Klasiklerde üç birlik anlayışı vardır ya. Tek bir günde tek bir mekanda tek bir
olay. Bunun amacı konudan konuya atlayarak oyunu şişirmenin yazma becerisi
olarak kabul edilmemesidir. Yazar, becerisini göstermek için belli sınırlar
içinde yaratıcılığını göstermelidir. Atar da durmadan neredeyse ayni konu
üzerinde çeşitlemeler sunuyor gibidir. Ne var ki Atar’ın çalışmaları
görüntüselden, kübizmden, soyutlamalardan, klasik bir değerden beslense de en
durağan görünen çalışmasında bile bir hareket izlenimi bırakır. Resimden bize
yansıyan gerek devinim (hareket) gerek yatay ve dikey derinlik ve ışık ve/ya
boşluğa bağlı genişleme bize onun oluşturduğu şeyler dünyasıyla birlikte belirli
duyguları izlenim olarak aktarır. Bu nedenle Atilla Atar resmi yeni bir
izlenimcilik, simge gibilikleri kullanması nedeniyle de “aşırı izlenimci”

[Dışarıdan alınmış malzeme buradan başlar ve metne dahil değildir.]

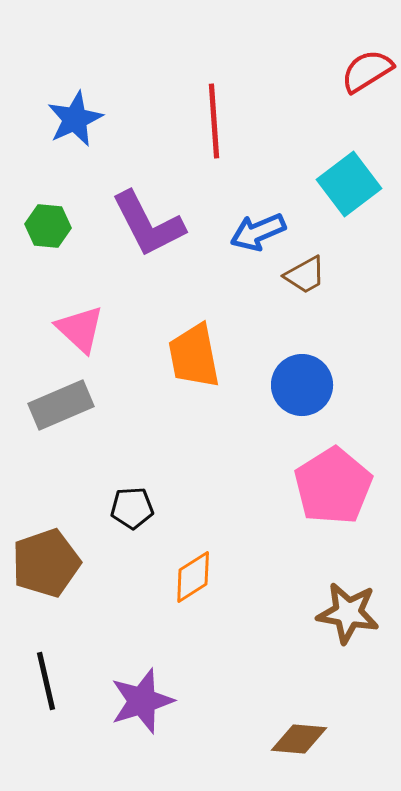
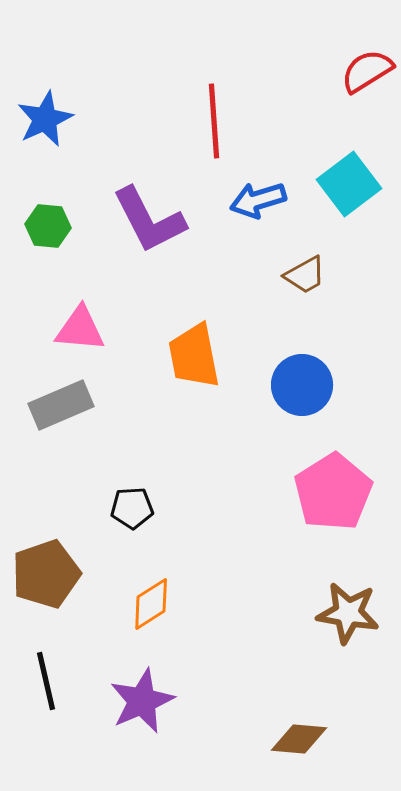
blue star: moved 30 px left
purple L-shape: moved 1 px right, 4 px up
blue arrow: moved 32 px up; rotated 6 degrees clockwise
pink triangle: rotated 38 degrees counterclockwise
pink pentagon: moved 6 px down
brown pentagon: moved 11 px down
orange diamond: moved 42 px left, 27 px down
purple star: rotated 6 degrees counterclockwise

(surimpressionniste) olarak adlandırılabilir. Bu konuda özellikle sanatçının
giderek şeylere gönderme yapmayan salt biçim kompozisyonlarını
denemesinin altı çizilmeli.

Bu çalışmalarında şeyler dünyasını aşarak biçimlerle oluşturduğu sanatsal


şeylerle duygu dünyamızı yoklamaktadır.